文档部分 -
************

以某围堤穿越深厚软土区大桥群桩基础为工程实例,采用三维有限元数值计算手段,分析工程实施过程中附加荷载施加对既有桩基工作环境影响。研究结果表明①大面积堆载对桩基产生不利影响,并显著受控于桩-土摩擦系数,鉴于工程中取值较困难,通过对比数值计算桩周负摩擦力与原位试验地基土侧摩阻力标准值,确定本工程桩-土摩擦系数在0.2~0.3;②填筑会对邻近桩基产生负摩擦力,进而增加基桩轴力,但不引起桩身破坏;③对称而均匀的填筑可最大程度降低桩基不均匀沉降及附加荷载向地基深部水平向的扩散,基桩弯矩影响可控;④群桩中各基桩空间分布不同,附加荷载引起同一承台下基桩-土变形协调存在差异,对桥桩安全监测应具有针对性。该研究成果可有效克服规范法的一些局限,对于指导实际工程方案的制定以及工程施工过程中合理布置监测措施有一定参考价值。

************

数据部分 -

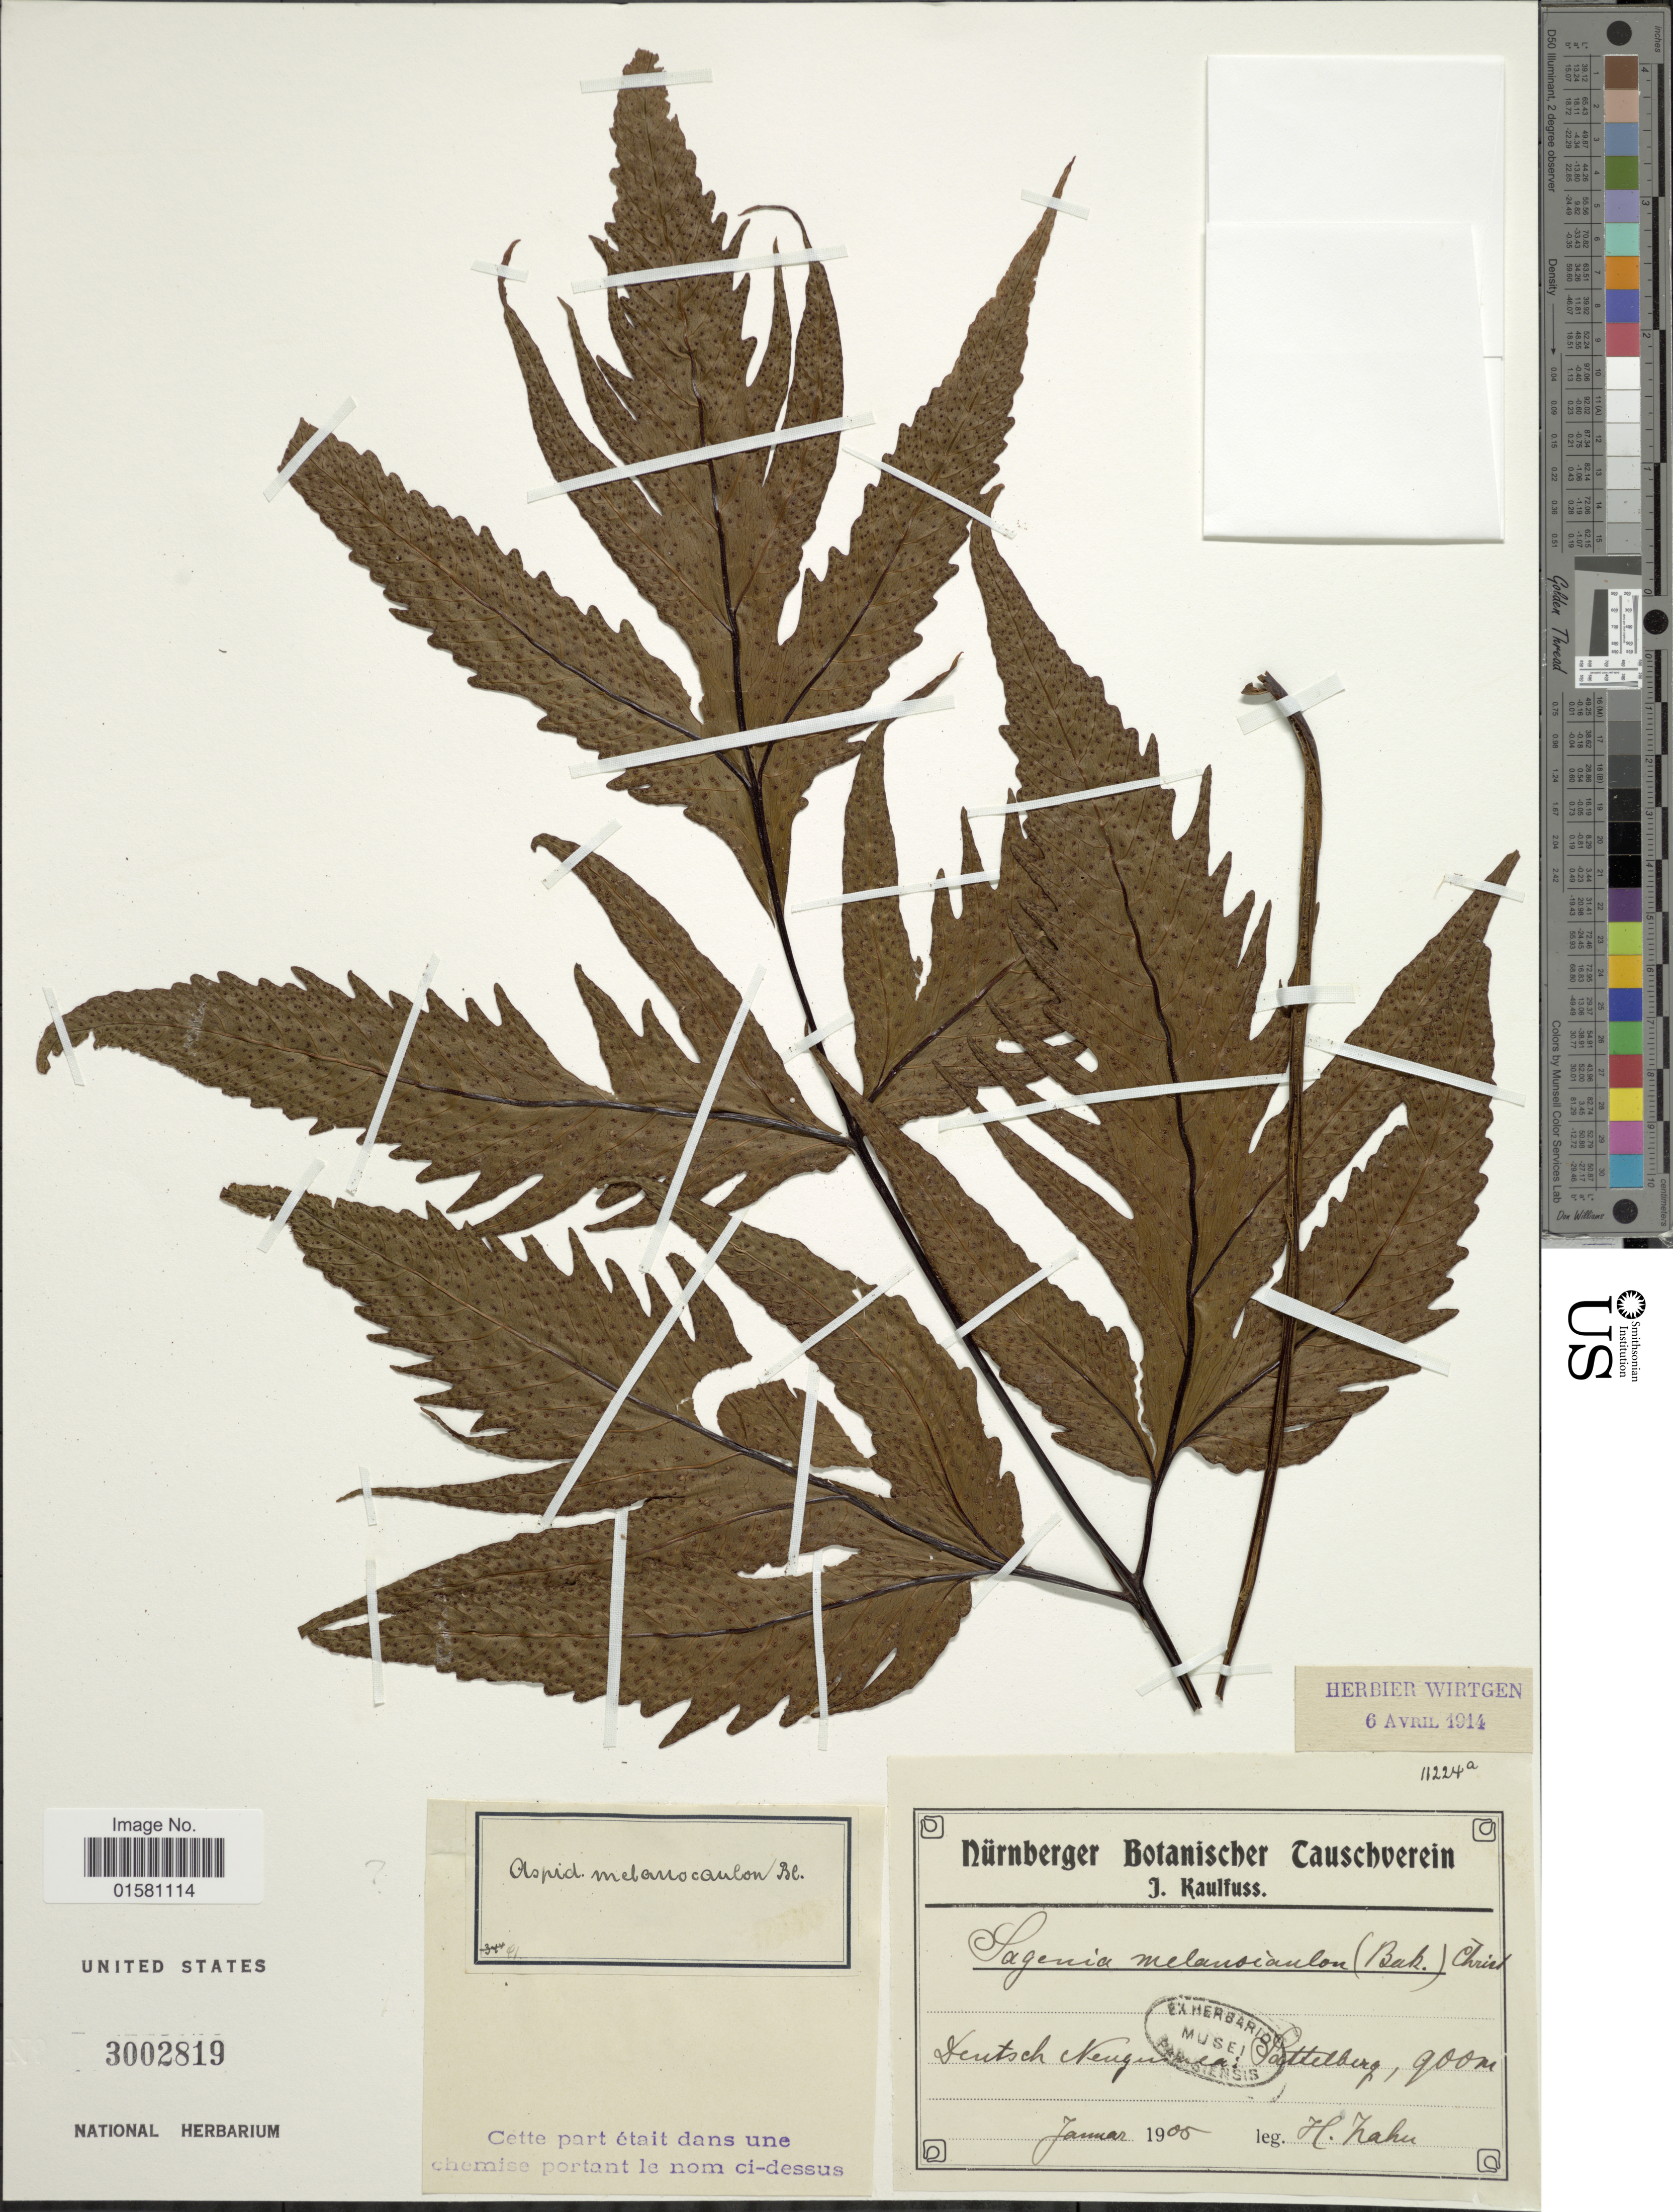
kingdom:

************

请根据上面那段关于围堤填筑影响桥梁群桩基础的文字，说明研究为什么要对比数值计算的桩周负摩擦力和原位试验的地基土侧摩阻力标准值，并写出由此确定的桩-土摩擦系数范围。请用一到三句话作答。

大面积堆载对桩基的不利影响显著受控于桩-土摩擦系数，而这个系数在工程中取值较困难。因此研究对比了数值计算得到的桩周负摩擦力和原位试验地基土侧摩阻力标准值，确定本工程的桩-土摩擦系数在0.2~0.3。